You know we explain percentiles to people so they understand: 99th percentile, 1st percentile, 50th, and so forth. Basically, for things like a marriage partner, men and women are roughly equal. They both are very exact. They say what they want—let's say 65th, 70th percentile intelligence.

Where the sex difference comes up is just as a sex partner, a pure sex partner with no investment. Women still maintain—they still want, let's say, 60th or 60+ percentile in intelligence, whereas men drop to embarrassing levels. It becomes irrelevant if 30th, 40th percentile men go, "You know, if she can mumble a little bit, that's fine," or even not.

That's another indication of female choosiness. They maintain greater choosiness when it comes to short-term sex and are simply less comfortable with having sex with total strangers or casual sex.

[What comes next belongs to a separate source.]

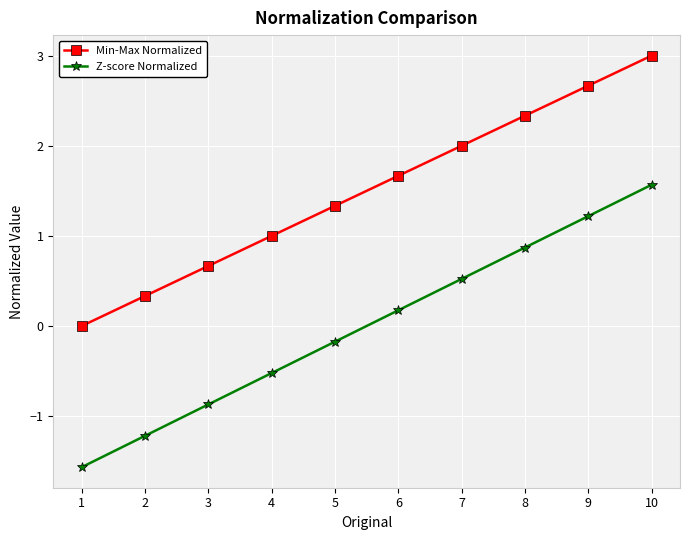

At which category is the sum across all series the highest?

10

Here's I'll give you one more—now that I'm rambling on—and then I'll get to some other interesting issues. This is an item on the sociosexuality inventory that colleagues Steve Gangestad and Jeff Simpson developed a long time ago. One of the items is an attitude item, and it says, "Sex without love is okay. Do you agree with that or disagree with that?"

There you get a large sex difference. On the seven-point scale, where four is the midpoint, men average about 5.5. So they say, "Yeah, sex without love, yeah, that's okay." Women are about 3.5; they're below that midpoint. It's another indication of this sex difference in choosing.

Do you know if that's modulated by Big Five trait agreeableness?

Oh, that's a great question. I haven't seen any studies that link that, okay, Big Five, to that item or the sociosexuality inventory in general.

Well, you'd wonder why if compassion and empathy might be one of the things driving that, and the value that's placed on that as a consequence of being higher or lower in agreeableness. That would fit in to some degree with the dark triad work because the primary difference there is— we'll talk about the dark triad in a minute—is that the dark triad types are low in agreeableness. Essentially, it's not the only thing, but that's central.

Yes, and that's where there's a big sex difference.